### TASK OBJECTIVE:
Only the lines in the entries below from the line with "34: (134, 271)" to the line with "54: (74, 344)", both included, belong in the answer, transcribed exactly and without pictures.

### SUPPLIED MATERIAL:
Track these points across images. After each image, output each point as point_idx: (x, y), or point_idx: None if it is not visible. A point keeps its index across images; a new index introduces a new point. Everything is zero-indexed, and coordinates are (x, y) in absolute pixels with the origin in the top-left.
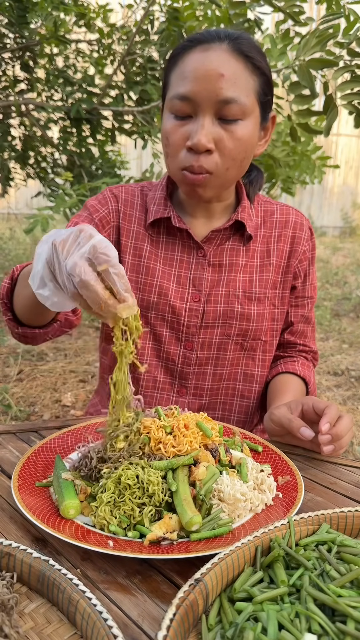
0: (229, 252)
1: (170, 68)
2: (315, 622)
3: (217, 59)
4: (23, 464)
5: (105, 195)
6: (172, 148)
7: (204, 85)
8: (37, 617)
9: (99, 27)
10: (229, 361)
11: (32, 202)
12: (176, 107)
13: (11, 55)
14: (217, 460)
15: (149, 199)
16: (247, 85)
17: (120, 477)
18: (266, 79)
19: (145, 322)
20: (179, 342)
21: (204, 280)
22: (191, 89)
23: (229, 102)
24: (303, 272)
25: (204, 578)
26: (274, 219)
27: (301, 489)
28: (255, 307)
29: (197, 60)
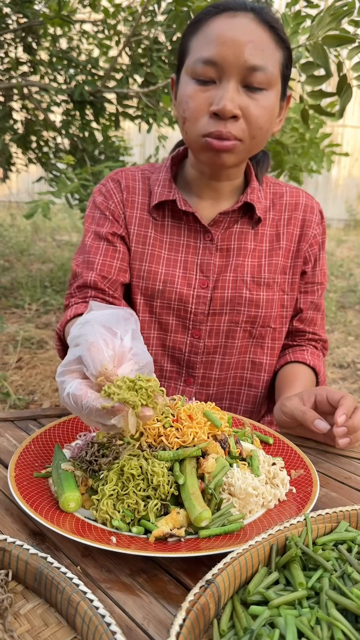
0: (237, 235)
1: (191, 33)
2: (337, 630)
3: (244, 26)
4: (21, 453)
5: (107, 187)
6: (193, 113)
7: (232, 49)
8: (33, 619)
9: (104, 7)
10: (237, 349)
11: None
12: (199, 71)
13: (13, 36)
14: (226, 452)
15: (152, 181)
16: (274, 56)
17: (123, 467)
18: (288, 53)
19: (149, 312)
20: (185, 331)
21: (211, 266)
22: (217, 52)
23: (256, 69)
24: (313, 256)
25: (216, 579)
26: (284, 202)
27: (316, 484)
28: (264, 293)
29: (224, 25)
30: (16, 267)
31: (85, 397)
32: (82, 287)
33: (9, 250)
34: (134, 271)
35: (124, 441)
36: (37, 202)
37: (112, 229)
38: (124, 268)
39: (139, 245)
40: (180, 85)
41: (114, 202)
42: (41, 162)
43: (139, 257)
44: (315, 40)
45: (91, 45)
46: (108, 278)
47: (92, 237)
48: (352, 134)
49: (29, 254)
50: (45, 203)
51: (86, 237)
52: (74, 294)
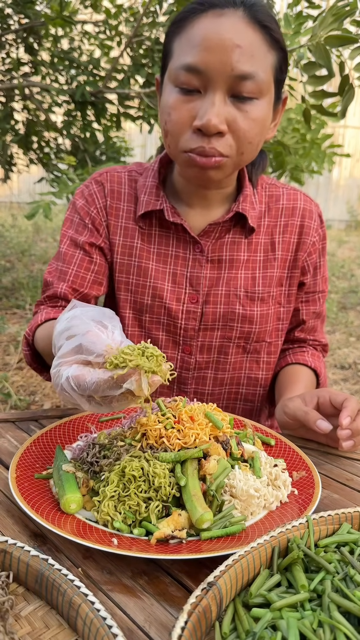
0: (229, 245)
1: (174, 33)
2: (340, 633)
3: (232, 27)
4: (22, 454)
5: (90, 189)
6: (175, 127)
7: (218, 56)
8: (34, 621)
9: (106, 8)
10: (231, 365)
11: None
12: (182, 79)
13: (15, 36)
14: (228, 454)
15: (139, 186)
16: (265, 60)
17: (124, 469)
18: (283, 54)
19: (139, 326)
20: (176, 346)
21: (201, 279)
22: (202, 59)
23: (246, 77)
24: (312, 265)
25: (218, 582)
26: (280, 206)
27: (318, 486)
28: (258, 308)
29: (209, 27)
30: (17, 267)
31: (89, 374)
32: (52, 297)
33: (10, 250)
34: (120, 284)
35: (125, 442)
36: (38, 202)
37: (90, 239)
38: (98, 281)
39: (125, 256)
40: (163, 92)
41: (96, 208)
42: (42, 163)
43: (125, 269)
44: (317, 40)
45: (92, 46)
46: (80, 291)
47: (68, 244)
48: (353, 134)
49: (30, 254)
50: (47, 203)
51: (62, 242)
52: (44, 302)
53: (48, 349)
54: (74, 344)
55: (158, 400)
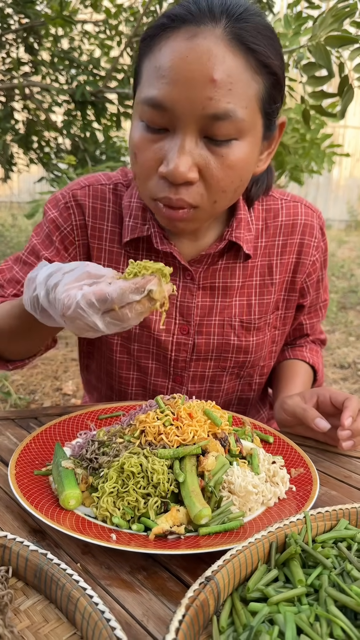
0: (222, 272)
1: (143, 52)
2: (337, 627)
3: (207, 53)
4: (21, 451)
5: (68, 204)
6: (141, 170)
7: (186, 91)
8: (33, 615)
9: (106, 8)
10: (224, 392)
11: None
12: (146, 115)
13: (15, 36)
14: (226, 450)
15: (124, 205)
16: (247, 91)
17: (123, 465)
18: (275, 79)
19: (127, 353)
20: (167, 375)
21: (193, 309)
22: (167, 94)
23: (220, 118)
24: (313, 285)
25: (215, 576)
26: (279, 223)
27: (316, 482)
28: (254, 338)
29: (178, 53)
30: None
31: (108, 287)
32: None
33: (10, 250)
34: None
35: (124, 439)
36: (38, 202)
37: (53, 258)
38: None
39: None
40: (132, 123)
41: (71, 224)
42: (42, 163)
43: None
44: (317, 40)
45: (93, 46)
46: None
47: (30, 251)
48: (353, 134)
49: None
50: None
51: (26, 247)
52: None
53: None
54: (78, 272)
55: (157, 397)
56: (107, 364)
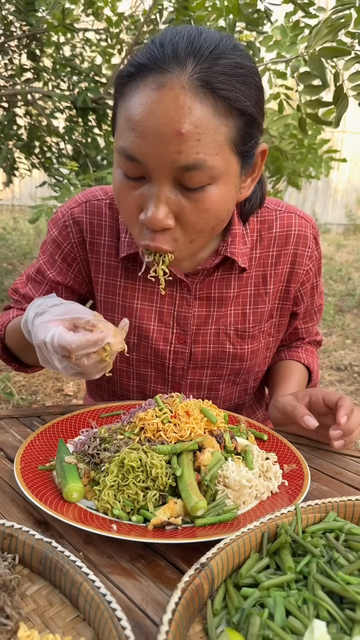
0: (217, 283)
1: (116, 97)
2: (323, 609)
3: (173, 105)
4: (26, 447)
5: (66, 223)
6: (125, 215)
7: (156, 146)
8: (38, 599)
9: (107, 16)
10: (221, 399)
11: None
12: (123, 165)
13: (17, 43)
14: (222, 447)
15: (121, 221)
16: (217, 138)
17: (124, 460)
18: (247, 118)
19: (126, 363)
20: (165, 383)
21: (189, 319)
22: (138, 148)
23: (191, 168)
24: (307, 292)
25: (210, 563)
26: (273, 234)
27: (307, 477)
28: (249, 346)
29: (145, 105)
30: (19, 270)
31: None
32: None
33: (12, 253)
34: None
35: (124, 436)
36: (41, 207)
37: (57, 277)
38: None
39: (109, 295)
40: (113, 168)
41: (70, 242)
42: (44, 167)
43: (110, 307)
44: (312, 51)
45: (94, 53)
46: None
47: (37, 271)
48: (352, 139)
49: (31, 257)
50: (49, 208)
51: (34, 266)
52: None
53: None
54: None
55: (156, 397)
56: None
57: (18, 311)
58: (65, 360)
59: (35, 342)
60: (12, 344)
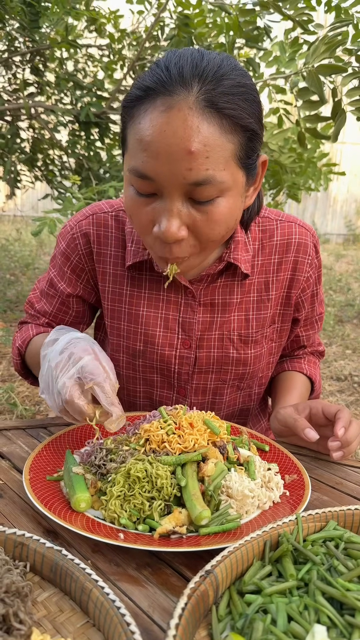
0: (221, 289)
1: (126, 120)
2: (323, 614)
3: (182, 125)
4: (34, 458)
5: (74, 235)
6: (138, 229)
7: (168, 164)
8: (49, 605)
9: (110, 33)
10: (226, 404)
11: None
12: (136, 183)
13: (21, 58)
14: (225, 458)
15: (127, 231)
16: (224, 154)
17: (130, 471)
18: (250, 134)
19: (133, 369)
20: (171, 388)
21: (194, 324)
22: (151, 167)
23: (201, 184)
24: (308, 299)
25: (215, 570)
26: (274, 242)
27: (308, 487)
28: (252, 351)
29: (156, 126)
30: (21, 280)
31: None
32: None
33: (15, 264)
34: (113, 329)
35: (130, 447)
36: (44, 219)
37: (68, 289)
38: (76, 322)
39: (115, 303)
40: (124, 186)
41: (78, 254)
42: (47, 180)
43: (116, 315)
44: (310, 68)
45: (97, 68)
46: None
47: (49, 284)
48: (351, 150)
49: (34, 267)
50: (52, 221)
51: (45, 279)
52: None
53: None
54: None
55: (160, 408)
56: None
57: (37, 327)
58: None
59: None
60: (31, 362)
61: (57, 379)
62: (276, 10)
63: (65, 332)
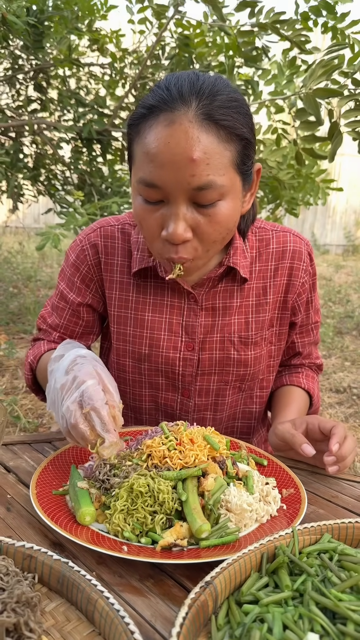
0: (222, 294)
1: (132, 134)
2: (317, 624)
3: (184, 136)
4: (40, 473)
5: (83, 247)
6: (147, 235)
7: (172, 172)
8: (57, 615)
9: (112, 52)
10: (228, 405)
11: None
12: (144, 193)
13: (25, 76)
14: (224, 473)
15: (132, 241)
16: (222, 161)
17: (132, 486)
18: (245, 142)
19: (139, 373)
20: (175, 390)
21: (197, 328)
22: (157, 176)
23: (203, 188)
24: (303, 305)
25: (214, 581)
26: (270, 250)
27: (304, 501)
28: (252, 352)
29: (160, 139)
30: (24, 293)
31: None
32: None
33: (17, 276)
34: (119, 335)
35: (132, 462)
36: (47, 234)
37: (78, 298)
38: (87, 332)
39: (122, 309)
40: (132, 194)
41: (87, 265)
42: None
43: (122, 321)
44: (307, 91)
45: (99, 85)
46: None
47: (60, 297)
48: (350, 162)
49: (36, 279)
50: (56, 235)
51: (56, 294)
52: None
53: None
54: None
55: (162, 424)
56: (121, 384)
57: (48, 344)
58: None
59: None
60: (40, 377)
61: (62, 401)
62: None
63: (71, 347)
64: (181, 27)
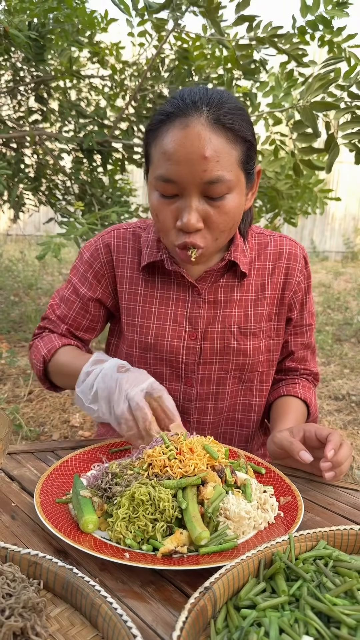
0: (223, 288)
1: (150, 139)
2: (312, 627)
3: (197, 137)
4: (43, 481)
5: (97, 246)
6: (163, 226)
7: (187, 168)
8: (62, 620)
9: (112, 65)
10: (229, 394)
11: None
12: (160, 188)
13: (26, 87)
14: (223, 481)
15: (142, 240)
16: (230, 159)
17: (134, 494)
18: (248, 144)
19: (145, 363)
20: (179, 379)
21: (200, 318)
22: (174, 172)
23: (214, 182)
24: (298, 302)
25: (213, 586)
26: (268, 252)
27: (301, 509)
28: (251, 342)
29: (177, 140)
30: (25, 301)
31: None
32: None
33: (18, 285)
34: (128, 326)
35: (134, 471)
36: (48, 243)
37: (89, 293)
38: (92, 327)
39: (131, 302)
40: (148, 192)
41: (100, 262)
42: (50, 204)
43: (131, 313)
44: (304, 104)
45: (99, 97)
46: (75, 334)
47: (71, 290)
48: (348, 169)
49: (37, 288)
50: (57, 245)
51: (67, 287)
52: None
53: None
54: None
55: (162, 434)
56: None
57: (60, 338)
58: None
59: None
60: (56, 371)
61: (126, 390)
62: (271, 45)
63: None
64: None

### RESPONSE BELOW:
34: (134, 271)
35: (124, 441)
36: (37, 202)
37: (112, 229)
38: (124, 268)
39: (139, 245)
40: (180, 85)
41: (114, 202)
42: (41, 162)
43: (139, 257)
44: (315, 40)
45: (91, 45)
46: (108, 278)
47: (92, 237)
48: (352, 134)
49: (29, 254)
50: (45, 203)
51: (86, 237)
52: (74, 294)
0: (229, 245)
1: (174, 33)
2: (340, 633)
3: (232, 27)
4: (22, 454)
5: (90, 189)
6: (175, 127)
7: (218, 56)
8: (34, 621)
9: (106, 8)
10: (231, 365)
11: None
12: (182, 79)
13: (15, 36)
14: (228, 454)
15: (139, 186)
16: (265, 60)
17: (124, 469)
18: (283, 54)
19: (139, 326)
20: (176, 346)
21: (201, 279)
22: (202, 59)
23: (246, 77)
24: (312, 265)
25: (218, 582)
26: (280, 206)
27: (318, 486)
28: (258, 308)
29: (209, 27)
30: (17, 267)
31: (89, 374)
32: (52, 297)
33: (10, 250)
34: (120, 284)
35: (125, 442)
36: (38, 202)
37: (90, 239)
38: (98, 281)
39: (125, 256)
40: (163, 92)
41: (96, 208)
42: (42, 163)
43: (125, 269)
44: (317, 40)
45: (92, 46)
46: (80, 291)
47: (68, 244)
48: (353, 134)
49: (30, 254)
50: (47, 203)
51: (62, 242)
52: (44, 302)
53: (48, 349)
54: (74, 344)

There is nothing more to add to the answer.